-- EXTRACT --
1. We have audited the accompanying financial statements of Music Broadcast Limited ("the Company"), which comprise the Balance Sheet as at March 31, 2025, and the Statement of Profit and Loss (including Other Comprehensive loss), the Statement of Changes in Equity and the Statement of Cash Flows for the year then ended, and notes to the financial statements, including material accounting policy information and other explanatory information.
2. In our opinion and to the best of our information and according to the explanations given to us, the aforesaid financial statements give the information required by the Companies Act, 2013 ("the Act") in the manner so required and give a true and fair view in conformity with the accounting principles generally accepted in India, of the state of affairs of the Company as at March 31, 2025, and total comprehensive loss (comprising of loss and other comprehensive loss), changes in equity and its cash flows for the year then ended.
Basis for Opinion
3. We conducted our audit in accordance with the Standards on Auditing (SAs) specified under Section 143(10) of the Act. Our responsibilities under those Standards are further described in the "Auditor's Responsibilities for the Audit of the Financial Statements" section of our report. We are independent of the Company in accordance with the Code of Ethics issued by the Institute of Chartered Accountants
of India together with the ethical requirements that are relevant to our audit of the financial statements under the provisions of the Act and the Rules thereunder, and we have fulfilled our other ethical responsibilities in accordance with these requirements and the Code of Ethics. We believe that the audit evidence we have obtained is sufficient and appropriate to provide a basis for our opinion.

-- WRITTEN TASK 1 --
Answer these from the audit report:
(a) Whose financial statements were audited?
(b) Under which section of the Act are the Standards on Auditing specified?
(c) Which body issued the Code of Ethics under which the auditors are independent of the Company?
-- WRITTEN TASK 2 --
Retype the audit report starting with "2. In our opinion" and going on through "year then ended.".
The rows aren't needed for anything here.

-- SUPPLIED RECORDS --
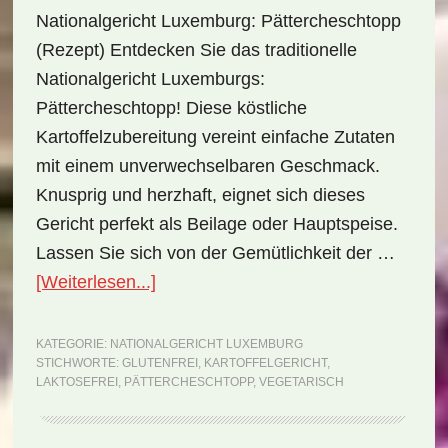
Nationalgericht Luxemburg: Pättercheschtopp
(Rezept) Entdecken Sie das traditionelle
Nationalgericht Luxemburgs:
Pättercheschtopp! Diese köstliche
Kartoffelzubereitung vereint einfache Zutaten
mit einem unverwechselbaren Geschmack.
Knusprig und herzhaft, eignet sich dieses
Gericht perfekt als Beilage oder Hauptspeise.
Lassen Sie sich von der Gemütlichkeit der …
ÜberNationalgericht
[Weiterlesen...]
Luxemburg:
Pättercheschtopp
KATEGORIE:
NATIONALGERICHT LUXEMBURG
STICHWORTE:
GLUTENFREI
,
KARTOFFELGERICHT
,
(Rezept)
LAKTOSEFREI
,
PÄTTERCHESCHTOPP
,
VEGETARISCH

-- EXERCISE ANSWER 1 --
(a) Music Broadcast Limited
(b) Section 143(10)
(c) The Institute of Chartered Accountants of India

-- EXERCISE ANSWER 2 --
2. In our opinion and to the best of our information and according to the explanations given to us, the aforesaid financial statements give the information required by the Companies Act, 2013 ("the Act") in the manner so required and give a true and fair view in conformity with the accounting principles generally accepted in India, of the state of affairs of the Company as at March 31, 2025, and total comprehensive loss (comprising of loss and other comprehensive loss), changes in equity and its cash flows for the year then ended.